Multi GPU Audio Finetuning for Wav2vec2 Failing for 4 GPUs but successful for 1 GPU

Hi All,

Thanks in advance for helping me in advance.

Context: I am having an issue with training using Trainer in Multi GPU setup. I am finetuning Wav2vec2.0 on a dataset that has >100,000 audio segments and hence, I am unable to run it in a single GPU.

What I am doing?
To build the script to try in both a single GPU infrastructure versus multiple GPU infrastructure, I am picking up only 1000 short audio segments (<6 seconds) and transcriptions for finetuning.

What’s happening?
When i train it on a single GPU, it is training successfully and i have no problems for 1000 audio segments.

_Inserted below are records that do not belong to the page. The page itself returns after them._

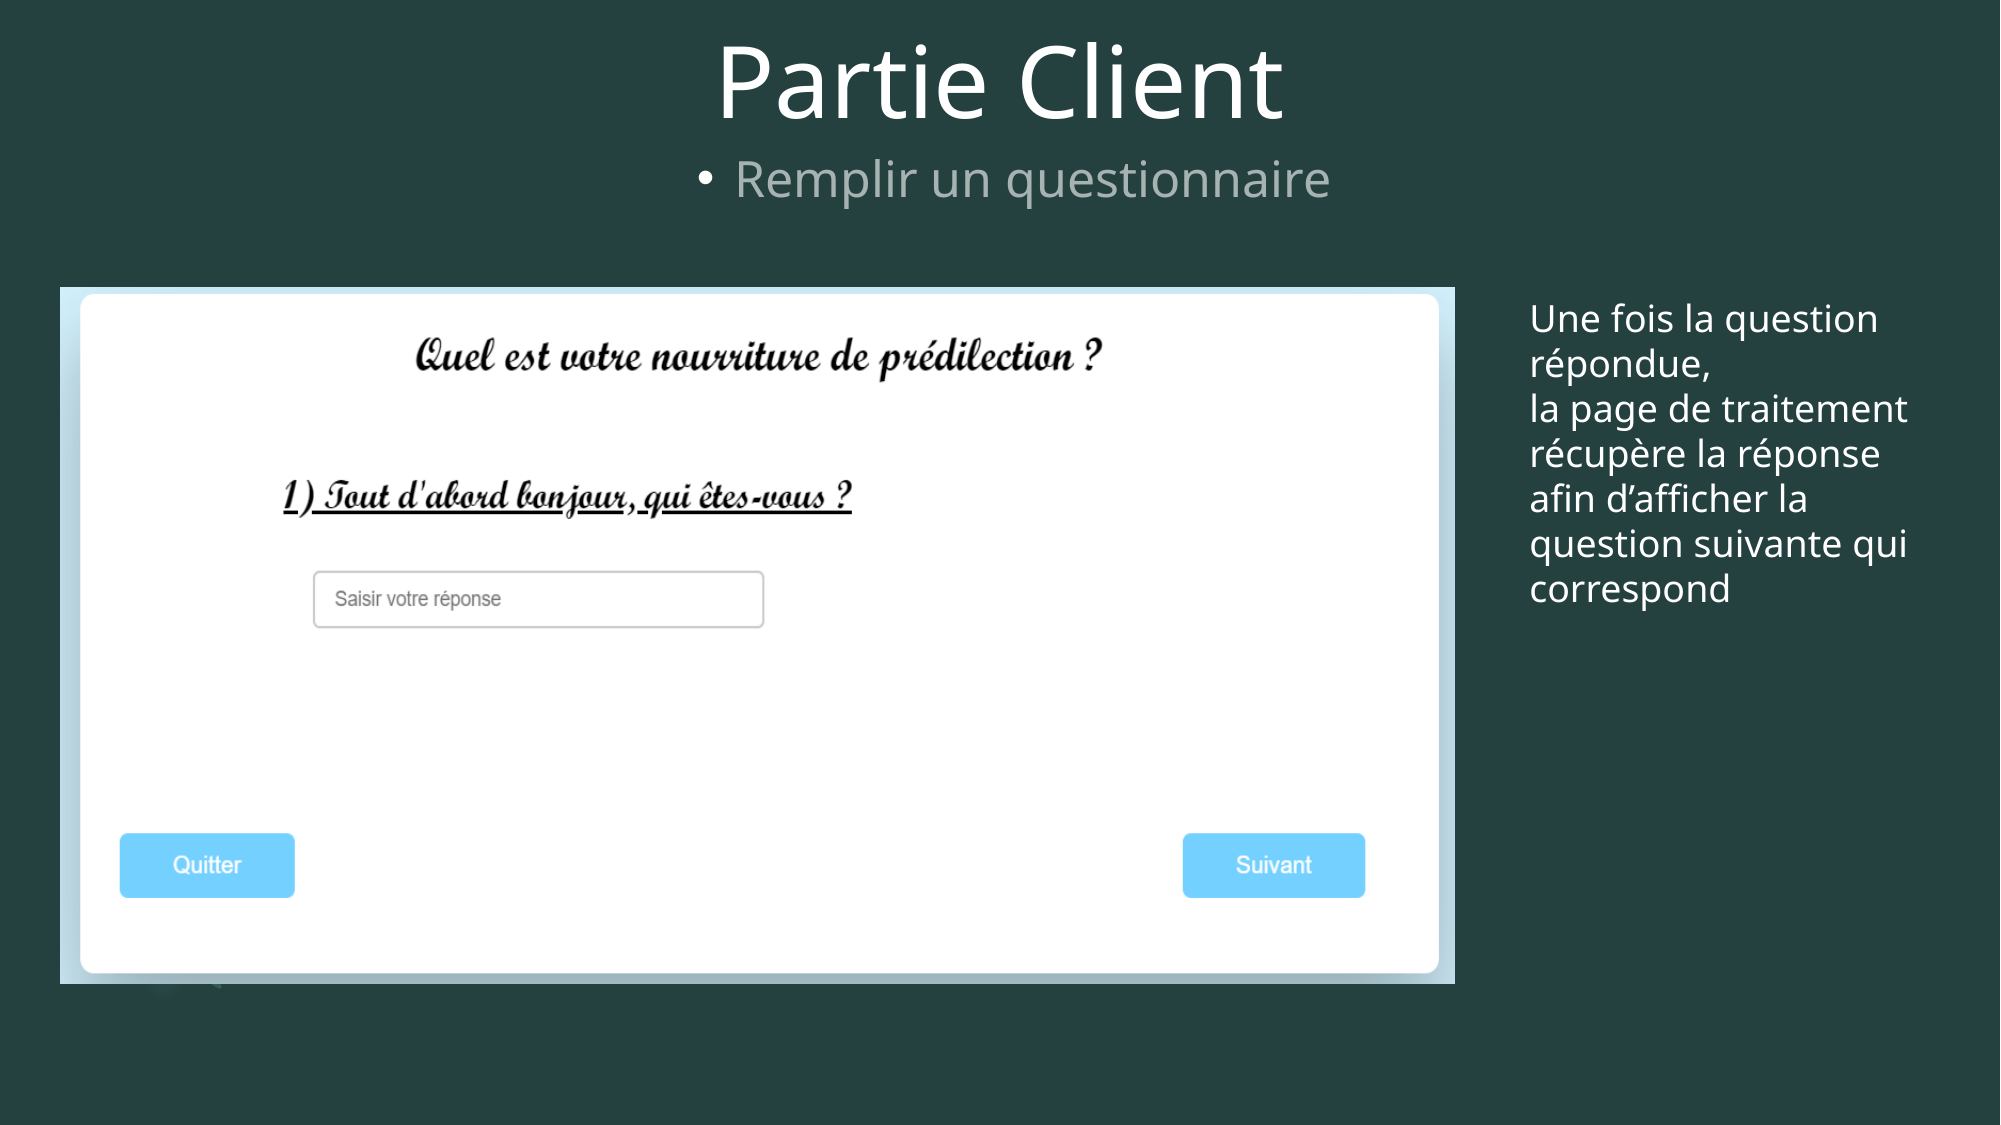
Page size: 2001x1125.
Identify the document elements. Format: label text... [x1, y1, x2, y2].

list Remplir un questionnaire [696, 141, 1455, 272]
picture [60, 287, 1455, 984]
title Partie Client [90, 32, 1910, 251]
text_box Une fois la question répondue, la page de traitement récupère la réponse afin d’afficher la question suivante qui correspond [1514, 287, 1940, 618]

However, when i try to do the same thing with 4 GPUs, it crashes with no memory error (help ! RuntimeError: CUDA out of memory. Tried to allocate XXXXXXXX)

Help Required?
How can i make this work? As per the article here (From PyTorch DDP to Accelerate to Trainer, mastery of distributed training with ease), the Trainer Module takes care of distributed computing by itself. There is clearly something that is wrong that I am unable to debug. Help here would be appreciated.

Script similar to this notebook : Fine-Tune XLSR-Wav2Vec2 for low-resource ASR with 🤗 Transformers
Hardware: Tesla V100-SXM2-32GB